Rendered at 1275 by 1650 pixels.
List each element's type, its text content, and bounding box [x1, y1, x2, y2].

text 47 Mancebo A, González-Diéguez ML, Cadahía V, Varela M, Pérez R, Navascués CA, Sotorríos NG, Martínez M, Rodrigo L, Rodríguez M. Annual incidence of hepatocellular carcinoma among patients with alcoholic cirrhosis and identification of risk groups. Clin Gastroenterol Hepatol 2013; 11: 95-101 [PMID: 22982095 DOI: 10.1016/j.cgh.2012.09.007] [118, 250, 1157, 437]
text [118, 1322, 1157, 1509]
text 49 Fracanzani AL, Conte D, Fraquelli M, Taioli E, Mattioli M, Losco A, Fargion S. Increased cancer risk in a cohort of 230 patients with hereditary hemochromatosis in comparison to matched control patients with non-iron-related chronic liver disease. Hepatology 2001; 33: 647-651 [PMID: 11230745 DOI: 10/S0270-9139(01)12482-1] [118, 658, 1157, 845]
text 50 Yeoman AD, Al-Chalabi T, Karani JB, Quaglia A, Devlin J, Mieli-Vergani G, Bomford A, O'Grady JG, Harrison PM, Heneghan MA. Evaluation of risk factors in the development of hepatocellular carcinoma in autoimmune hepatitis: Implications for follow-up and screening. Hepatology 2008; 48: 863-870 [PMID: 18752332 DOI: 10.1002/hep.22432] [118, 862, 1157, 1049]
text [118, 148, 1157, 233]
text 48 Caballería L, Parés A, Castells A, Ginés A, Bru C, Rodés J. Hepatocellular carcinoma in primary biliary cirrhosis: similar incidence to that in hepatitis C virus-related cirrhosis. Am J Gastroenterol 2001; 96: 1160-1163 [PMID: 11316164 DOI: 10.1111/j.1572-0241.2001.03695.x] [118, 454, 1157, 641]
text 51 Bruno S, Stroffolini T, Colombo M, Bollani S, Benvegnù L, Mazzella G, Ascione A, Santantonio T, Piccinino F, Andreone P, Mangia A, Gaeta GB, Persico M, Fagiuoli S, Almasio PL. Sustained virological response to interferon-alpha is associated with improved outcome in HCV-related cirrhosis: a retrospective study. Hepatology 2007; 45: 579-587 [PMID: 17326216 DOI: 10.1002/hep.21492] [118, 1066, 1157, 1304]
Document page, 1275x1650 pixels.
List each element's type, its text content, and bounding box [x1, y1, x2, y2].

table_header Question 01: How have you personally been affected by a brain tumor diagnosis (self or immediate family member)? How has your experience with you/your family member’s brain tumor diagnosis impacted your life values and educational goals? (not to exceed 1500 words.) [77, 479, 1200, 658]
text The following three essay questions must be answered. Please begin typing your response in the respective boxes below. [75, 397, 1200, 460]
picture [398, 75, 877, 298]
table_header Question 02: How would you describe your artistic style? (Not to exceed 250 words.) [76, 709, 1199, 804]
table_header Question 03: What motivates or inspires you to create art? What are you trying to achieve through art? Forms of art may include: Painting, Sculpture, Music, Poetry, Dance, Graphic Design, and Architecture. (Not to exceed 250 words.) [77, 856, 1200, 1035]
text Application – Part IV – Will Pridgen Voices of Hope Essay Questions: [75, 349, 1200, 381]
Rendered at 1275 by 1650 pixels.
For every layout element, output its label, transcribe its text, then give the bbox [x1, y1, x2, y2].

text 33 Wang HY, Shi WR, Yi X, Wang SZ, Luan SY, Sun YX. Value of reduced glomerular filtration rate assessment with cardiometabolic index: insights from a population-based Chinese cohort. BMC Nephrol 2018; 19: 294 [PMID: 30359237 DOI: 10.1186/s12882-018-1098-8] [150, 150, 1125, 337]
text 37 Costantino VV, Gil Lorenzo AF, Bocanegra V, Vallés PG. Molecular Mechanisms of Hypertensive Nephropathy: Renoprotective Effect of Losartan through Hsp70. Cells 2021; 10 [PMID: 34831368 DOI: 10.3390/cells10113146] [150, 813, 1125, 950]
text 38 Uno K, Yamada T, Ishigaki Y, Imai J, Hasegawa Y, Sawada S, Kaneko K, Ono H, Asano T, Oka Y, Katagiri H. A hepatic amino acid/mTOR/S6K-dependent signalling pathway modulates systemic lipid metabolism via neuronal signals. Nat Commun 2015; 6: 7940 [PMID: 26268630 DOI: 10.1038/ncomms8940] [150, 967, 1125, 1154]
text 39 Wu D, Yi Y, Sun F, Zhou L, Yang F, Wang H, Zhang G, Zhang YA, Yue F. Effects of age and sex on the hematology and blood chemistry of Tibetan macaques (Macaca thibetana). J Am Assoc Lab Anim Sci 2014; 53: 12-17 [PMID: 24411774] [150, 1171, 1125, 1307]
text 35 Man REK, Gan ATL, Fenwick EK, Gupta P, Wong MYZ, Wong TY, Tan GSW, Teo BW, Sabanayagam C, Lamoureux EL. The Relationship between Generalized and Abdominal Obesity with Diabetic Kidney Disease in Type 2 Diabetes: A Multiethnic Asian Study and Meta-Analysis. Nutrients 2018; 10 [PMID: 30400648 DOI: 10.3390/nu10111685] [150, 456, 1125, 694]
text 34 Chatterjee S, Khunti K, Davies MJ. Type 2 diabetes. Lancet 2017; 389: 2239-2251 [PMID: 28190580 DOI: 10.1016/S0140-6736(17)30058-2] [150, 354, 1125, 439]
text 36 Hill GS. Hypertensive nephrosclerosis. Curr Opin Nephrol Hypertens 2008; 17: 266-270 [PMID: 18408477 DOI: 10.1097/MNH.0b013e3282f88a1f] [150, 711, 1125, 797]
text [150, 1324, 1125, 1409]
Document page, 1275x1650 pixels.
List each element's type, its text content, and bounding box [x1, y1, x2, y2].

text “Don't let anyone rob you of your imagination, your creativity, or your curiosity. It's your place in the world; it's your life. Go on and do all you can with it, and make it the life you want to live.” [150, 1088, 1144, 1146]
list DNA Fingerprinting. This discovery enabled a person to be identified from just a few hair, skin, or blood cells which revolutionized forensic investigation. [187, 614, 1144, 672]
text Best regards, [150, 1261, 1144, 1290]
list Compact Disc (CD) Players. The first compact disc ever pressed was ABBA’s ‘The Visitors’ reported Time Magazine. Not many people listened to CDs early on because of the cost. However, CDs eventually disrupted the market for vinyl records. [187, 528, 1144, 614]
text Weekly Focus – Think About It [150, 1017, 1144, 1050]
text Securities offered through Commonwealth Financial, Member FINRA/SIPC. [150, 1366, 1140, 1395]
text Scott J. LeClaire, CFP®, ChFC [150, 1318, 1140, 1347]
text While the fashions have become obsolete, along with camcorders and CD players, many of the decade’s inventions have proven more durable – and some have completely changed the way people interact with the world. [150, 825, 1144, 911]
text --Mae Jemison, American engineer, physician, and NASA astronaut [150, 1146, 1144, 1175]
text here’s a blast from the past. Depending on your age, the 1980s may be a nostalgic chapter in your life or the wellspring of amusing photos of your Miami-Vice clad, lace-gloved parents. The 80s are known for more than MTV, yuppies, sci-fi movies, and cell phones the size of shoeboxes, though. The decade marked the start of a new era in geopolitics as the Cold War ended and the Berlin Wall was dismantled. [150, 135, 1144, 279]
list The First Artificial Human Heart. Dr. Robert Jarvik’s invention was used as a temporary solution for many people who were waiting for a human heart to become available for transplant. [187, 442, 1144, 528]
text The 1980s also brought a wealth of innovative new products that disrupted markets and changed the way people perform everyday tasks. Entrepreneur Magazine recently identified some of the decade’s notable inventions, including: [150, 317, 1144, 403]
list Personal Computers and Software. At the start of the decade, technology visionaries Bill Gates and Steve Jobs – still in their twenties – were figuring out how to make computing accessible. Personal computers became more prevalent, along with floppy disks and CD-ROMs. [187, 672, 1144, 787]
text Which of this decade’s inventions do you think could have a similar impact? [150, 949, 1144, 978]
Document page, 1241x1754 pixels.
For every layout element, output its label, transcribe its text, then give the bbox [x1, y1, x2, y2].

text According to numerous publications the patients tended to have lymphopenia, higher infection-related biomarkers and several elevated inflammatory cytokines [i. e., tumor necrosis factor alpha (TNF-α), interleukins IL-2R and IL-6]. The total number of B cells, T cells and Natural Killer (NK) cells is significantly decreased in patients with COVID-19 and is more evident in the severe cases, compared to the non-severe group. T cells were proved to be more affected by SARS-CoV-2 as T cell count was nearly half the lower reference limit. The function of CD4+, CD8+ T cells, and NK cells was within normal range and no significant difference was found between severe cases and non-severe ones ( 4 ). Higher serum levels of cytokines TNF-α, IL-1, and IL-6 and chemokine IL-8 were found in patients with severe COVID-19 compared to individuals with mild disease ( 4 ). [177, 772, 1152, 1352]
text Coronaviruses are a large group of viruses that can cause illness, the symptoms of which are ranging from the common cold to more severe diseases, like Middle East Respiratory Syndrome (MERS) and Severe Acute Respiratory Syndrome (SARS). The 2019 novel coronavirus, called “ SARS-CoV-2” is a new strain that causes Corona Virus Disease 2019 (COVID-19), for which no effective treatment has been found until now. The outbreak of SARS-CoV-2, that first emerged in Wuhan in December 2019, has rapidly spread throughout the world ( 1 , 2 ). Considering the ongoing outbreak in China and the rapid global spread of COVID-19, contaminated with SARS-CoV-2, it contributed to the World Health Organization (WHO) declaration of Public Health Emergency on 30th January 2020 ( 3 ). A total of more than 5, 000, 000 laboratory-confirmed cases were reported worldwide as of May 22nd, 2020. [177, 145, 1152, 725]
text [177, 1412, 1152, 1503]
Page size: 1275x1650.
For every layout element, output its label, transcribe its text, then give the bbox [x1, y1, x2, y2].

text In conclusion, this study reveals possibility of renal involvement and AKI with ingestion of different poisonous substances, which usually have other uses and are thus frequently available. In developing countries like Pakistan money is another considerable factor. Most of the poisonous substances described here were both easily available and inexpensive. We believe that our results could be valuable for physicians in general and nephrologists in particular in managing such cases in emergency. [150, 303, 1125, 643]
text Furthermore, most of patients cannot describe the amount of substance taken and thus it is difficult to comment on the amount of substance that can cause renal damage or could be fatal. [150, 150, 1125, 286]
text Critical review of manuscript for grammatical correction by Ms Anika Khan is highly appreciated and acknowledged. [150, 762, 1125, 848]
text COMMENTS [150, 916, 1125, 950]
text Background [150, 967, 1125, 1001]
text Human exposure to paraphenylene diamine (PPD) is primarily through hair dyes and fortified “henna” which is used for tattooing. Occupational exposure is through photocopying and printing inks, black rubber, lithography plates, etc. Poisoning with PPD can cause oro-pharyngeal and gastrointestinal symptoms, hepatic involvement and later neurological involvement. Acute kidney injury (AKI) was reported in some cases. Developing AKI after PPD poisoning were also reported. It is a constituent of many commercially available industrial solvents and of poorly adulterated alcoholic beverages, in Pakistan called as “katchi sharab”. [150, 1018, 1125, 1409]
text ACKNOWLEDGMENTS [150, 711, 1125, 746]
- - - - -
TASK BRIEF: Where a line above includes "hepatitis", copy that line.

ANSWER TO THIS PROBLEM:
text 50 Yeoman AD, Al-Chalabi T, Karani JB, Quaglia A, Devlin J, Mieli-Vergani G, Bomford A, O'Grady JG, Harrison PM, Heneghan MA. Evaluation of risk factors in the development of hepatocellular carcinoma in autoimmune hepatitis: Implications for follow-up and screening. Hepatology 2008; 48: 863-870 [PMID: 18752332 DOI: 10.1002/hep.22432] [118, 862, 1157, 1049]
text 48 Caballería L, Parés A, Castells A, Ginés A, Bru C, Rodés J. Hepatocellular carcinoma in primary biliary cirrhosis: similar incidence to that in hepatitis C virus-related cirrhosis. Am J Gastroenterol 2001; 96: 1160-1163 [PMID: 11316164 DOI: 10.1111/j.1572-0241.2001.03695.x] [118, 454, 1157, 641]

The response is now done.